Your task: In the entries below, write out without any changes everything from the line containing "collectors: W. R." down to the line containing "state / province: Narayani", including both of those lines.

Part of a data file
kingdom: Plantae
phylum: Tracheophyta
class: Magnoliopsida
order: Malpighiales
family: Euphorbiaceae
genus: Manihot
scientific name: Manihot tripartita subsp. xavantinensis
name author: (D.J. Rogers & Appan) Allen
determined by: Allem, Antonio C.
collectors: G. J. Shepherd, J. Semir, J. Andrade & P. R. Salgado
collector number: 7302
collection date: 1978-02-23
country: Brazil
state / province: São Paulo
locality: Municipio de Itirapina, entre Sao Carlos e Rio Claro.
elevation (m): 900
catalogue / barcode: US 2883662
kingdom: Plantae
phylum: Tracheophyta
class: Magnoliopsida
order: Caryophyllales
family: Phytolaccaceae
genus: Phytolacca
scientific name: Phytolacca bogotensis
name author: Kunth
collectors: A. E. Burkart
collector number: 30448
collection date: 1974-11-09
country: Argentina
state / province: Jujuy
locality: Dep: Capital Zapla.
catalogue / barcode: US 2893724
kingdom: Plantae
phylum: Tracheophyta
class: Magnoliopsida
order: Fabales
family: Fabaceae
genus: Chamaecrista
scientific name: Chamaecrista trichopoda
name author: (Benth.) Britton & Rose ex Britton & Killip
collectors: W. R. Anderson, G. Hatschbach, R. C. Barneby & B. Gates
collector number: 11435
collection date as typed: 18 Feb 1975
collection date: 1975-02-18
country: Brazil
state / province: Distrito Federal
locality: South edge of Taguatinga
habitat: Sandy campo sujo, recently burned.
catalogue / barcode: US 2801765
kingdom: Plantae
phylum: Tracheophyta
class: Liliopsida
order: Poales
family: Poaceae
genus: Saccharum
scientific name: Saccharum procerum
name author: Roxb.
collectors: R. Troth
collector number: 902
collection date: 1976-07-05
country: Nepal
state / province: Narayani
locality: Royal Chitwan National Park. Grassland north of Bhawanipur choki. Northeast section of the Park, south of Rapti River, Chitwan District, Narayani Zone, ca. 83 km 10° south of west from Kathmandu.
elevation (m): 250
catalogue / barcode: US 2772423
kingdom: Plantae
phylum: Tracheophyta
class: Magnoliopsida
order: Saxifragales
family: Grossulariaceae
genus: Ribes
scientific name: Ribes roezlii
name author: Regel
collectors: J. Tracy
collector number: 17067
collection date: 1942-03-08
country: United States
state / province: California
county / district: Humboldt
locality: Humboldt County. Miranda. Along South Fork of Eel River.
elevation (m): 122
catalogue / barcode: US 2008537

Output below:
collectors: W. R. Anderson, G. Hatschbach, R. C. Barneby & B. Gates
collector number: 11435
collection date as typed: 18 Feb 1975
collection date: 1975-02-18
country: Brazil
state / province: Distrito Federal
locality: South edge of Taguatinga
habitat: Sandy campo sujo, recently burned.
catalogue / barcode: US 2801765
kingdom: Plantae
phylum: Tracheophyta
class: Liliopsida
order: Poales
family: Poaceae
genus: Saccharum
scientific name: Saccharum procerum
name author: Roxb.
collectors: R. Troth
collector number: 902
collection date: 1976-07-05
country: Nepal
state / province: Narayani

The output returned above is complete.